The Theory of the Diligent Student (Thou shalt attend school)

You can (not) go to school

For as long as I can remember young fictional protagonists with the mission to complete their academic duties have been rigorously attending school despite all odds. Hindered by implausible situations, aliens, nude characters that appear in one’s room because clothing doesn’t travel well between dimensions, and fantastic formidable foes illegally visiting the planet from unknown worlds because one dimension is not enough, the path to successfully graduate is nothing short of problematical and arduous one.

The fabled day comes. The dilemma then presents itself one day as the student’s academic resolution is tested. The question is, live or attend school. At first sight the answer requires no second thought to the average person but to the anime main character and the like the correct answer greatly differs from that one.

On one hand there is prioritizing the main character’s well being, on the other there is successfully continuing an almost flawless record of attended school days. The answer is then logical. To attend school is the answer.

In spite of what would be considered a rational the course of action, to attend school as if nothing at all has drastically changed in the protagonist’s world is the most frequent course of action in most stories, generally speaking. One of the many unspoken sacred laws is one which the protagonist ought to uphold despite his life depending on it – as it is commonly the case – is to diligently continue one’s academic career.

Long gone is the idea of yearning to skip school because of sudden lethargy or faking a cold like any student ever ineffectively attempts. Such methods are reserved when the situation becomes impossible to handle, used only past beyond the only presence of danger. The protagonist simply has to attend school. Despite staying at home and forming a tactical strategy to increase the odds of making it through the story without suffering impending doom, even if it is for a few days, being quite sound of a decision the actual action taken is to not disrupt the normal order of things. The plan is downplayed, oftentimes plain rejected. It can’t be done because the situation is manageable.

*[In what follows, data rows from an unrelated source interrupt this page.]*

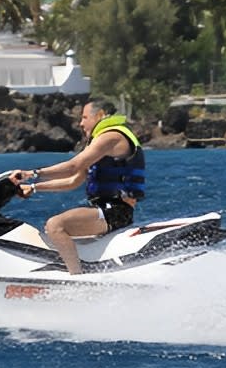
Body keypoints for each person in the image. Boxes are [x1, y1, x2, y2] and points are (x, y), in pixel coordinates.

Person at [9, 98, 145, 274]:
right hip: (103, 210)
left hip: (116, 211)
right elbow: (73, 180)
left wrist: (32, 174)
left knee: (56, 225)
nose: (81, 123)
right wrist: (34, 187)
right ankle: (76, 270)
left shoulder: (112, 137)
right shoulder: (99, 143)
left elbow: (74, 166)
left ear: (101, 115)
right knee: (50, 234)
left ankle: (76, 280)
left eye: (84, 117)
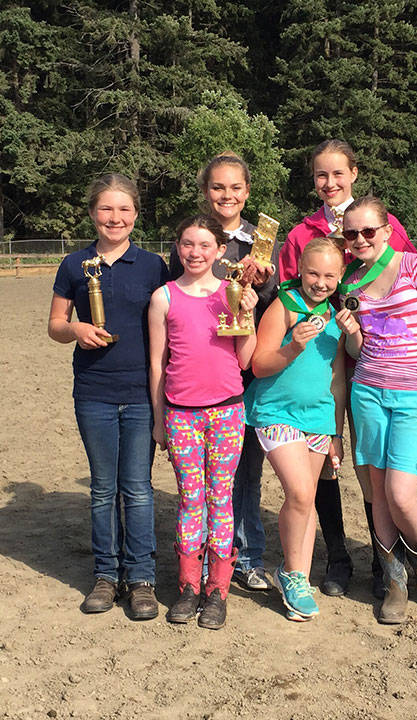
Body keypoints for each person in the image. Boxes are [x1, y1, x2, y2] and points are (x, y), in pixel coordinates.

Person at [277, 139, 417, 598]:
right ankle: (338, 556)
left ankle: (385, 559)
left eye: (338, 173)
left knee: (371, 463)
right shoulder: (301, 234)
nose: (330, 183)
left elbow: (408, 276)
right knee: (327, 461)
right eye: (321, 175)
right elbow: (286, 294)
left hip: (379, 363)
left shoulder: (381, 223)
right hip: (321, 361)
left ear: (354, 174)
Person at [48, 173, 170, 621]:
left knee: (137, 489)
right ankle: (105, 575)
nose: (114, 218)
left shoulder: (155, 266)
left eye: (123, 209)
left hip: (142, 393)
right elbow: (55, 326)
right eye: (106, 209)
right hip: (94, 393)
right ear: (92, 213)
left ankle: (141, 579)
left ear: (136, 214)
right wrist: (76, 329)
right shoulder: (73, 265)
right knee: (103, 489)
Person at [338, 196, 417, 624]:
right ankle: (395, 581)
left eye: (368, 231)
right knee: (377, 493)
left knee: (401, 494)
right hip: (368, 392)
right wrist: (351, 332)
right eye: (351, 234)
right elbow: (357, 348)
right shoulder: (349, 281)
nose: (359, 240)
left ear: (387, 231)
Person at [169, 152, 282, 593]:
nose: (227, 195)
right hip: (198, 376)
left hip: (247, 372)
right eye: (218, 187)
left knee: (245, 472)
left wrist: (266, 280)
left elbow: (276, 305)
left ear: (247, 192)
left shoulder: (262, 242)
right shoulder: (192, 240)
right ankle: (202, 558)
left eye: (235, 187)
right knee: (203, 482)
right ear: (205, 191)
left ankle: (247, 556)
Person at [149, 214, 259, 630]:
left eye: (204, 245)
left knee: (221, 498)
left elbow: (246, 358)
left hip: (227, 410)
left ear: (219, 251)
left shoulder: (233, 294)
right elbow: (157, 364)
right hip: (181, 414)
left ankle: (218, 589)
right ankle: (188, 586)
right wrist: (159, 419)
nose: (195, 253)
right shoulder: (164, 297)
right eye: (187, 244)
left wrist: (246, 316)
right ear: (177, 248)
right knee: (190, 499)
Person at [245, 238, 348, 621]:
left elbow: (337, 379)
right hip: (276, 412)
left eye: (329, 276)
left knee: (305, 503)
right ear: (299, 271)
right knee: (302, 493)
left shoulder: (336, 317)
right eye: (312, 274)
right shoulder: (283, 307)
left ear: (340, 277)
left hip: (318, 417)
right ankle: (290, 573)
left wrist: (335, 433)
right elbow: (259, 364)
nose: (320, 283)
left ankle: (298, 578)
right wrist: (294, 348)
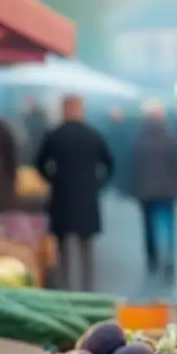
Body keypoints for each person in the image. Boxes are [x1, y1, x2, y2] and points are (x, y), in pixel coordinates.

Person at [35, 95, 114, 291]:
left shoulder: (54, 135)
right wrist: (97, 184)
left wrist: (53, 179)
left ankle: (67, 287)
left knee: (63, 247)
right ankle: (88, 288)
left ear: (64, 110)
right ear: (81, 110)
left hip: (62, 197)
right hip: (87, 198)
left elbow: (39, 163)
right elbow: (109, 164)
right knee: (86, 245)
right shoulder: (93, 135)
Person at [130, 101, 177, 284]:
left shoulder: (139, 138)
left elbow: (134, 166)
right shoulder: (171, 137)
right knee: (168, 226)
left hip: (145, 191)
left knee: (148, 227)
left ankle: (152, 260)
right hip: (168, 190)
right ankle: (169, 260)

There is hardly a valid reason to not attend school for more than a few days. A day would be fine though rarely the first day the bizarre occurrences transpire, but two, a week, to skip a whole semester because the character’s life is in danger. Denied. Impossible. Heresy.

Staying at home is greatly downplayed as a viable option in most scenarios placing greater emphasis on the protagonist pushing the limits by diligently attending school regardless of the complicated incidents surrounding his or her new world. The emphasis is then placed in a story that normally moves forward to make the protagonist continue the same usual lifestyle regardless of the circumstances.

The idea defies common sense but is the most popular route a story takes generally speaking in which attending school then later entertaining the idea of not attending for a few days, is a fundamental duty that cannot be ignored be that or not the initial intention of the student.